Endurance Gold Announces Closing Of Non-Brokered Private Placement

May 29, 2024

Endurance Gold Corporation


Endurance Gold Corporation report that it has closed the non-brokered private placement (the “FINANCING“) announced by news release on May 14, 2024.

The Company has received gross proceeds of $4,000,000 through the sale of 20,000,000 units (each, a “UNIT“) at a price of $0.20 per Unit. Each Unit is comprised of one common share (each, a “Share“) and one-half non-transferable common share purchase warrant (each, a “Warrant“). Each Warrant shall entitle the holder to purchase one additional Share of the Company at an exercise price of $0.32 per Share until May 29, 2026. The gross proceeds from the sale of the Units will be used to fund the Company’s exploration activities and for general corporate purposes.

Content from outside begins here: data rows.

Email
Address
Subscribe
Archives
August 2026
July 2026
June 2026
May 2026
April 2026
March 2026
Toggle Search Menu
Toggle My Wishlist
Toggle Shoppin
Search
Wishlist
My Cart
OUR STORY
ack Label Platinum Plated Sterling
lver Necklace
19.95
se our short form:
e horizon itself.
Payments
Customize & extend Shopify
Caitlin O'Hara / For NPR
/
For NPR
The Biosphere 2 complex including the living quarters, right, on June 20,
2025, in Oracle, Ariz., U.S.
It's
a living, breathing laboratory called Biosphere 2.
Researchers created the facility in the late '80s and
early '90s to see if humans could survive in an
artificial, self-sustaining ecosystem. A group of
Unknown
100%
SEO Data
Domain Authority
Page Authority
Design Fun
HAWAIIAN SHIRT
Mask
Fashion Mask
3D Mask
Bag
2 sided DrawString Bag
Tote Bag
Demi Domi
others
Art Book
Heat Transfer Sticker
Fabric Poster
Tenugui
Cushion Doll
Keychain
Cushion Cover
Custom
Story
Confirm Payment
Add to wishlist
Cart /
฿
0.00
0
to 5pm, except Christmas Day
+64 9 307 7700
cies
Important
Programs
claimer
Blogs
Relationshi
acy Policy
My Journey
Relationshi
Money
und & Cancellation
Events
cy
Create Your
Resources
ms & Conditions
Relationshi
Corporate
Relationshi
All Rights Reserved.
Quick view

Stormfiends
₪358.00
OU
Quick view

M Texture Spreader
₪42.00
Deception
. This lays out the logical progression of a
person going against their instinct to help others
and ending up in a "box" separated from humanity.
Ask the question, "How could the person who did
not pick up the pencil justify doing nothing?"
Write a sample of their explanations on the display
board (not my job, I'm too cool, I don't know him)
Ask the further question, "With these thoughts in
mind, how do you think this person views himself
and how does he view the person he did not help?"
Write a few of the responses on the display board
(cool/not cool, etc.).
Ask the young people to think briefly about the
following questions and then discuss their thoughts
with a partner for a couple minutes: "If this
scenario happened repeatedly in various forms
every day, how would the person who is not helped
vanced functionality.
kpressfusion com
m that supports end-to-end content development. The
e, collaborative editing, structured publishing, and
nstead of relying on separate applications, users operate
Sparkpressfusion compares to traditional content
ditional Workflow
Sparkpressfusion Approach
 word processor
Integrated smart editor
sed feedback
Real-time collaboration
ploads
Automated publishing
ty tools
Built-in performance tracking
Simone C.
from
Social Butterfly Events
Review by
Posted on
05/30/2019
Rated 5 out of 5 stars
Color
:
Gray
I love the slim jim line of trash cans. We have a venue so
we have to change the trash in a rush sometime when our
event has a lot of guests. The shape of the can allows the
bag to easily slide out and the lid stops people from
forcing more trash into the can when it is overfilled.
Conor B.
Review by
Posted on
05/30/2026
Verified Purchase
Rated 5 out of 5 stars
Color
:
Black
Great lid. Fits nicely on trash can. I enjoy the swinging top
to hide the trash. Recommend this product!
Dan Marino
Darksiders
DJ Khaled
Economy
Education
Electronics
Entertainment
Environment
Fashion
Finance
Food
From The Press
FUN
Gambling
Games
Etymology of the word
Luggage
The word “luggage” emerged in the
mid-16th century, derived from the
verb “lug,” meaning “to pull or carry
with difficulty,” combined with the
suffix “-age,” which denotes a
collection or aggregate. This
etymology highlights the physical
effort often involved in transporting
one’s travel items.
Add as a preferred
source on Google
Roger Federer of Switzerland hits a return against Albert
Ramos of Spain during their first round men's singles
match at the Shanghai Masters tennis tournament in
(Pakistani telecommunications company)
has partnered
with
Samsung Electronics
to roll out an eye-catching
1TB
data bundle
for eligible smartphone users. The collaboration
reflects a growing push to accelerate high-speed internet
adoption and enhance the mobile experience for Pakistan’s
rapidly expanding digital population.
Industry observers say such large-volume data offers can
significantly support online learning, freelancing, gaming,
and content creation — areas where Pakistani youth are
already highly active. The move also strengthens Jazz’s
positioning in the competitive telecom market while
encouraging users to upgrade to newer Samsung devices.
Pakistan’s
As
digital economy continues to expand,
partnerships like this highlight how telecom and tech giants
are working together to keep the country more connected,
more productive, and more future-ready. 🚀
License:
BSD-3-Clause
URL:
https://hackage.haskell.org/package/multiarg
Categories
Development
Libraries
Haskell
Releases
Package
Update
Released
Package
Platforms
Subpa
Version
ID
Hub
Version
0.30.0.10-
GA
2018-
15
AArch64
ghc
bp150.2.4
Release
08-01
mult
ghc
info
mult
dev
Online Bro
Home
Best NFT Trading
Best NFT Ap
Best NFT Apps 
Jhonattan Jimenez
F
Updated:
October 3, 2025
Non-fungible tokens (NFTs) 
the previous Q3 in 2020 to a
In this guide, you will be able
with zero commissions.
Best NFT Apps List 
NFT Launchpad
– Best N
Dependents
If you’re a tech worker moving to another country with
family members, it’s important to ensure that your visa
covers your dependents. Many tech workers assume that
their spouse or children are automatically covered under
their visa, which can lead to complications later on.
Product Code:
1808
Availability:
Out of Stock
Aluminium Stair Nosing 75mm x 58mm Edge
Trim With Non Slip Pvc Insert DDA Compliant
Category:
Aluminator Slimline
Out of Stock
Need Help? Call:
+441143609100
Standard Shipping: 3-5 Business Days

All securities issued in connection with the Closing of the Financing are subject to a statutory hold period expiring four months plus one day from the Closing. No finder’s fees were paid in connection with this Financing. The Closing of the Financing remains subject to the final approval by the TSX Venture Exchange.

Mr. Gilliam, a control person and an insider of the Company, has subscribed for the entire 20,000,000 Units of the Financing. The Company has relied on the exemptions from the valuation and minority shareholder approval requirements of Multilateral Instrument 61-101 – Protection of Minority Security Holders in Special Transactions (“MI 61-101“) contained in sections 5.5(a) and 5.7(1)(a) of MI 61-101 in respect of such insider participation.

This news release shall not constitute an offer to sell or the solicitation of an offer to buy, nor shall there be any sale of the securities, in any jurisdiction in which such offer, solicitation or sale would require registration or otherwise be unlawful. The securities have not been or will not be registered under the United States Securities Act of 1933, as amended (the “U.S. Securities Act“) or any state securities laws and may not be offered or sold within the United States or to U.S. person unless registered under the U.S. Securities Act and applicable state securities laws or an exemption from such registration is available.

Robert T. Boyd
President & CEO

Neither the Exchange nor its Regulation Services Provider (as that term is defined in the policies of the Exchange) accepts responsibility for the adequacy or accuracy of this news release. This news release may contain forward-looking statements based on assumptions and judgments of management regarding future events or results that may prove to be inaccurate as a result of factors beyond its control, and actual results may differ materially from the expected results.